Monday, June 22, 2009

The Ironic Problem with Employee (Not-So) Free Choice Act

The Seattle Times has posted two Letters to the Editor that, in an interesting twist of irony, expose the fallacy of the offensively-named Employee Free Choice Act (EFCA). While both letters were in response to a June 18th Seattle Times editorial entitled "Strike won't fly at Boeing if machinists want to keep 787 production here," the responses posted explain one of the main problems with EFCA.

In the first letter, a Seattle resident named Rob Snyder argues that the right to strike is his right:
I will give up my right to strike when corporate executives tie my total compensation to theirs.

In the second letter, another Seattle resident named Tanya Stock uses the editorial to opine that workers need EFCA, clearly (and ignorantly) missing the point that Boeing workers are already unionized and EFCA would have no impact on them--nor does it have any bearing to the topic of the original editorial.
  • NOTE: It would appear that Ms. Stock is part of the eco-friendly union coalition and gets her talking points directly from the AFL-CIO, SEIU, or one of the other union front groups, since there is not one original statement coming from her "letter."
The ironic part about posting both letters to the editor is that, besides the controversial card-check (aka the no-vote unionization) provision of EFCA, there is a lesser known provision to the bill called binding arbitration.
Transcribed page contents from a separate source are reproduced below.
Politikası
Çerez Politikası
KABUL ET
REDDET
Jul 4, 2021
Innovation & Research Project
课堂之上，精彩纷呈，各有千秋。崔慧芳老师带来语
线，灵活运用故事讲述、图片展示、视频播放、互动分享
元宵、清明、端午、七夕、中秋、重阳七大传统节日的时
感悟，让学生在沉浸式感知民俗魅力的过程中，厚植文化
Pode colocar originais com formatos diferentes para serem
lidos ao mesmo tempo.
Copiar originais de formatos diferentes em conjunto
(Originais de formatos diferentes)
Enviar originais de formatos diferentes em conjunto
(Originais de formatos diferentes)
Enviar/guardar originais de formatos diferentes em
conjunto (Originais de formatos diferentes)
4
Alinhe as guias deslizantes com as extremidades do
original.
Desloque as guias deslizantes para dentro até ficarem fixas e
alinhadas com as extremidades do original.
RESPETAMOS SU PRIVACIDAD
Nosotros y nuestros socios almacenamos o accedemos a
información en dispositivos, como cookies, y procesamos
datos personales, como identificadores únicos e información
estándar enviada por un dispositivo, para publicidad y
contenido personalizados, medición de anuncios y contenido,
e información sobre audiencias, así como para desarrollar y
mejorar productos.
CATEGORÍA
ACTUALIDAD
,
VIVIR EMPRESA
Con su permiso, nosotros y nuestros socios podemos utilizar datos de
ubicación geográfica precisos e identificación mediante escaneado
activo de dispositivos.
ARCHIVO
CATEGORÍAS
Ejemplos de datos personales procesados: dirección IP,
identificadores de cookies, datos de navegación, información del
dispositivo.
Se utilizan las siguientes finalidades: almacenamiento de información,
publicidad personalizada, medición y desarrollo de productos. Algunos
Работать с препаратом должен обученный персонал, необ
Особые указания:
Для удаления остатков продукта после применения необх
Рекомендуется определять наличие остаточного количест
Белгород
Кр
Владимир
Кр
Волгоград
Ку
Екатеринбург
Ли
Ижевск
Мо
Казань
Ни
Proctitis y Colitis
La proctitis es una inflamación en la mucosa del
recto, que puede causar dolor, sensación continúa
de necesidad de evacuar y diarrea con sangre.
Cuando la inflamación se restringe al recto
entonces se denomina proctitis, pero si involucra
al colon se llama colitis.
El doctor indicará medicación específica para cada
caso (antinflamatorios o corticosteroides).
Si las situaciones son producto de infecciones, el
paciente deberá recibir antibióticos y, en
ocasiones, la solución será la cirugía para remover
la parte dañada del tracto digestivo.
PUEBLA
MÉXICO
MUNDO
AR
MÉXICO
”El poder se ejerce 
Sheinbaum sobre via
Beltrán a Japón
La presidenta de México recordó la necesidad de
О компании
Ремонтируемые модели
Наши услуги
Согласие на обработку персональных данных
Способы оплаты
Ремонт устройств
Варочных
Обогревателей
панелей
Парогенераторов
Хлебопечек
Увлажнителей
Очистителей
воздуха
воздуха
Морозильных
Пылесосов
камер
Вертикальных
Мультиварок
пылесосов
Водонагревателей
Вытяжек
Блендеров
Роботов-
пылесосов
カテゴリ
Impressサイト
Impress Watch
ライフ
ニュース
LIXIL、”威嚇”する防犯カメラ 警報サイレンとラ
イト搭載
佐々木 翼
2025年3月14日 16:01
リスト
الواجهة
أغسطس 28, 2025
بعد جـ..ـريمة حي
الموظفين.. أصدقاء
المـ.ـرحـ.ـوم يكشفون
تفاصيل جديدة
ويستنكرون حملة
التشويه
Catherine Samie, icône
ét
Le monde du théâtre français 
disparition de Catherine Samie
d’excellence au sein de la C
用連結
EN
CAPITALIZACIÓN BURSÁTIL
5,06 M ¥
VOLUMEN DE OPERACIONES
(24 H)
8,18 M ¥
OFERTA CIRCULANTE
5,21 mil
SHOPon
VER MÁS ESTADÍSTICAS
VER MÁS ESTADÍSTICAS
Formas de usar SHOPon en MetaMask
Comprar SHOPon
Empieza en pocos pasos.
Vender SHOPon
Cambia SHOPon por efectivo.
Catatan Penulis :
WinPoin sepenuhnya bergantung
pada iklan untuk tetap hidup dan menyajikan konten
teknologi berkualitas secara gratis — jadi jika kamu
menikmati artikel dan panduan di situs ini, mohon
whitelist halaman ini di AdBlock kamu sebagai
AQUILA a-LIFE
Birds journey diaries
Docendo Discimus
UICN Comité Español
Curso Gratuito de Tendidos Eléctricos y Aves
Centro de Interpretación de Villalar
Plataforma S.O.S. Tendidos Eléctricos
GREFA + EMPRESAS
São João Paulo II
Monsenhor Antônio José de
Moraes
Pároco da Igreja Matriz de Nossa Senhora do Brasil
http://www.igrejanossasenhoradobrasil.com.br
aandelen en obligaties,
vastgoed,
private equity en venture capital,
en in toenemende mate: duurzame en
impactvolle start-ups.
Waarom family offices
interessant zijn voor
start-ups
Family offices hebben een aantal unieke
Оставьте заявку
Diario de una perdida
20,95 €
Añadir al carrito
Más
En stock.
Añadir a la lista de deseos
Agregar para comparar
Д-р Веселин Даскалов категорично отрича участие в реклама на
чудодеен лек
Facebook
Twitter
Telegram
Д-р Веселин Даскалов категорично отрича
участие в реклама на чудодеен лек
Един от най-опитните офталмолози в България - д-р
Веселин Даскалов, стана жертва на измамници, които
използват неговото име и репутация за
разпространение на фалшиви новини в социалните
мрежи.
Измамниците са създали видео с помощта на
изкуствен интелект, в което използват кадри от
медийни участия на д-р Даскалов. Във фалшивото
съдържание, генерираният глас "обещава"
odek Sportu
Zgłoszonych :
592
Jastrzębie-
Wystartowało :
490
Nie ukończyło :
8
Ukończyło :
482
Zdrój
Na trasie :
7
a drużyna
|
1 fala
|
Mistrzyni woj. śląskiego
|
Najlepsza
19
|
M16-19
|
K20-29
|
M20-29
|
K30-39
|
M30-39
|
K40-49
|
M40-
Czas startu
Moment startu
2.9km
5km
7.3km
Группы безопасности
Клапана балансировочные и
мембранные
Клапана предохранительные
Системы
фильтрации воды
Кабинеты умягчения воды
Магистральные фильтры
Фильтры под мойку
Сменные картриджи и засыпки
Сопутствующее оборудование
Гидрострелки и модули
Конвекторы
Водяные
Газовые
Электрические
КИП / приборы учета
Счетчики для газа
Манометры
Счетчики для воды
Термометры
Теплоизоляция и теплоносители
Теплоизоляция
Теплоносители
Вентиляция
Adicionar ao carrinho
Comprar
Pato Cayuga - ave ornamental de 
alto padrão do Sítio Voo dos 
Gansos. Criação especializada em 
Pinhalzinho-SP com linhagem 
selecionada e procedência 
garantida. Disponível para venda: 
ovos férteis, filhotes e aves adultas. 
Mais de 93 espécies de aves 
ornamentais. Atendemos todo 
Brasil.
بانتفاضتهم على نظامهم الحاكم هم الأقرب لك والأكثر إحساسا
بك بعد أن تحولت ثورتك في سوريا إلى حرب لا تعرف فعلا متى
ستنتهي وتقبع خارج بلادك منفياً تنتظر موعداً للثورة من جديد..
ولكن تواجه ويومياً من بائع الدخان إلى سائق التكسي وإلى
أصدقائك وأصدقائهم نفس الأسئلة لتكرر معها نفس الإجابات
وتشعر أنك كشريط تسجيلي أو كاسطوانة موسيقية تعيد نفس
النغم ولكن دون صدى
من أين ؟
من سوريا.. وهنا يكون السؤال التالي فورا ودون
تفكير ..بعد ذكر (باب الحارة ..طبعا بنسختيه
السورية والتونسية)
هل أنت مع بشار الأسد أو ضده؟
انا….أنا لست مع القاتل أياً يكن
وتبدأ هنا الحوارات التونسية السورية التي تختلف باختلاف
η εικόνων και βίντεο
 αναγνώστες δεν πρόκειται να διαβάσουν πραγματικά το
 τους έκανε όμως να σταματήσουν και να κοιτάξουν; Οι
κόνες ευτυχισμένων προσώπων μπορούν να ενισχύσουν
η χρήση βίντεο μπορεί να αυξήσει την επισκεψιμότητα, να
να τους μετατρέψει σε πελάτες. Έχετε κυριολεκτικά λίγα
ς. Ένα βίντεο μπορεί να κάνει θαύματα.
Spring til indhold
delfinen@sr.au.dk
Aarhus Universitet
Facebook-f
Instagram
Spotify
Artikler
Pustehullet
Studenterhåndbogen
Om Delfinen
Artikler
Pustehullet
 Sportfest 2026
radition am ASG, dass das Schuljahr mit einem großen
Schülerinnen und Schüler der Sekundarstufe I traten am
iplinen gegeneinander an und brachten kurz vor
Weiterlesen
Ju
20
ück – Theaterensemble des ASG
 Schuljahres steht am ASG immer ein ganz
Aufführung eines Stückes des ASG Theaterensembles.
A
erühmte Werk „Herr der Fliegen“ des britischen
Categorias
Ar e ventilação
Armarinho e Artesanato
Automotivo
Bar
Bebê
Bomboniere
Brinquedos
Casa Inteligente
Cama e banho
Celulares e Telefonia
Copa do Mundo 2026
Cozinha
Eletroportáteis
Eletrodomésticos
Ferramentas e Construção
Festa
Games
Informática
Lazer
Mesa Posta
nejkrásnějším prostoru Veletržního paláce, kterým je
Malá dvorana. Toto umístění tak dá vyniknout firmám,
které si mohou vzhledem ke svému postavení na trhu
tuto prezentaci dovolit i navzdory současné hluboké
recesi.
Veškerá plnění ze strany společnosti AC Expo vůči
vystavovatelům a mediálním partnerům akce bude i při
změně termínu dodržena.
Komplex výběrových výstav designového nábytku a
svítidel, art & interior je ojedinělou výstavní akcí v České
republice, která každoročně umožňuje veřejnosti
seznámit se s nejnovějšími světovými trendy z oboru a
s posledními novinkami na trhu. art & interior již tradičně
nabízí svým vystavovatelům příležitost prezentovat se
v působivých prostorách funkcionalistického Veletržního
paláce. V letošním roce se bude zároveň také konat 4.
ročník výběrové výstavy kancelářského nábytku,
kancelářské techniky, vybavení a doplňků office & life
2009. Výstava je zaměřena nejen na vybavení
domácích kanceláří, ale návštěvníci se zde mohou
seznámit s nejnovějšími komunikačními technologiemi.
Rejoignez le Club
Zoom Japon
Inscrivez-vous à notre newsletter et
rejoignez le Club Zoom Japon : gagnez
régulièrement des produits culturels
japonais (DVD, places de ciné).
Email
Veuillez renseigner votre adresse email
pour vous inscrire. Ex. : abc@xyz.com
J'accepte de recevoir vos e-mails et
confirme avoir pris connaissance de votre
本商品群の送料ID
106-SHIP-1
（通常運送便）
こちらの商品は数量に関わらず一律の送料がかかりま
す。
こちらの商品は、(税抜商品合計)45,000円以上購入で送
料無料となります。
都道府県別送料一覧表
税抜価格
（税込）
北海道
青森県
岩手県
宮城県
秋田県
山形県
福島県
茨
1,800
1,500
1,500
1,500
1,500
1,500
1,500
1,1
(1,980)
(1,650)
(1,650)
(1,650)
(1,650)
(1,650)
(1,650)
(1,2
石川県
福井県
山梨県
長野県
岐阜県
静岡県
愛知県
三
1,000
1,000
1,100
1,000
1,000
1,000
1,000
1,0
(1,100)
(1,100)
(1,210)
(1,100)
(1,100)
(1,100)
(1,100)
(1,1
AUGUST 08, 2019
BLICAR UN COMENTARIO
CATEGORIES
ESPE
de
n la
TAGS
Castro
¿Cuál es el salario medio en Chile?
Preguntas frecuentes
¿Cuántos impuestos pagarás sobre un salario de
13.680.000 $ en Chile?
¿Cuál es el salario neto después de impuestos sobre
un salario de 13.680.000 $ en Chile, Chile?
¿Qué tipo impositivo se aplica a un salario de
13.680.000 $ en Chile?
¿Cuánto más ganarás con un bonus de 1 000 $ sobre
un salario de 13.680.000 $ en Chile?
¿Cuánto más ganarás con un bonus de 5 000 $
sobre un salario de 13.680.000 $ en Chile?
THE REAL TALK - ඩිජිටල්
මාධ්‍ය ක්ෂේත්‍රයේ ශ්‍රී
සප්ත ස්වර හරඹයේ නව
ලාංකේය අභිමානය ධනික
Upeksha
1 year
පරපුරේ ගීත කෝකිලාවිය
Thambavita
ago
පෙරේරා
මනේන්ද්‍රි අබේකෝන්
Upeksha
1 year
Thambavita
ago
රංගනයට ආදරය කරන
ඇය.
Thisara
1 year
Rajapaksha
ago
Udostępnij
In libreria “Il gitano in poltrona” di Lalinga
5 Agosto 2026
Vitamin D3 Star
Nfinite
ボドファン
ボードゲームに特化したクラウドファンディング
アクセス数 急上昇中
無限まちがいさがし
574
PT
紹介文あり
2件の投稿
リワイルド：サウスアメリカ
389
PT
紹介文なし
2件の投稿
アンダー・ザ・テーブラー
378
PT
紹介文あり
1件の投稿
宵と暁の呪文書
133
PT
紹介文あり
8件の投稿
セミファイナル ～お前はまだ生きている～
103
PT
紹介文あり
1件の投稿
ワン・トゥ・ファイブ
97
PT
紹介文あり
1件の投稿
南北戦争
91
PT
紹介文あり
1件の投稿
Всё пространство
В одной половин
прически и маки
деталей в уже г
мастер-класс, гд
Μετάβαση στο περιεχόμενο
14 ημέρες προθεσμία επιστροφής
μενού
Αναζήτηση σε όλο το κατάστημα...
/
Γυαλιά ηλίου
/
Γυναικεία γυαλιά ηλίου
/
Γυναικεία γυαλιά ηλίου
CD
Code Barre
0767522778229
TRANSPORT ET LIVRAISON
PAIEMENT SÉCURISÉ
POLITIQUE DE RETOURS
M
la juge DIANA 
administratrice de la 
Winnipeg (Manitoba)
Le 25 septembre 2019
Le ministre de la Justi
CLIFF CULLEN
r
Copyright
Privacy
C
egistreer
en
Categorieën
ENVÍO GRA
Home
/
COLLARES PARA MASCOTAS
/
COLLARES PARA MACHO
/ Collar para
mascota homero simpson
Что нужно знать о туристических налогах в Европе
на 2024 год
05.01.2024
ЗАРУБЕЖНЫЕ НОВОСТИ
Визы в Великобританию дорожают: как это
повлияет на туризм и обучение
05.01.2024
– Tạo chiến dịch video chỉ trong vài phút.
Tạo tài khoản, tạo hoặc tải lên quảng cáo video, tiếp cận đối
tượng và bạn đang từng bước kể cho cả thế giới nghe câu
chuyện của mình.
Bnding arbitration is the process where, after a mere 120 days following the start of negotiations between an employer and union, if there is no agreement reached, the federal government can step in and have a government-imposed arbitrator dictate what the union contract will be.

Now, besides the inherent problems with the freedom to contract (or not) argument, as well as the overall fascist nature of the government-imposing terms and conditions of employment, a lesser realized side effect of binding arbitration will be that workers themselves will be losing some basic human rights as a result of the binding arbitration section of EFCA.

First, under the binding arbitration provision of EFCA, workers will NOT be able to vote for or against a government-imposed contract. Now, since the National Labor Relations Board recently stated that unions can lie to members about the contents of a proposed contract, the right to ratify a contract (or not) probably doesn't mean much anyway.

However, the second point where EFCA absolutely takes away a fundamental human right is the fact that, under a government-imposed contract, workers lose their right to strike.

This means that, if workers are unionized based on cards that were signed under false pretenses, then forced into a government-imposed contract that does not meet what the union organizer promised them in order to get their signatures, workers not only cannot vote to accept or reject the contract, they cannot strike either. Their only choice will be to work under terms they had no choice to accept (or deny), or quit their employment.

In other words, under EFCA, workers will be tricked and trapped.

Doesn't sound too much like "free choice" now does it?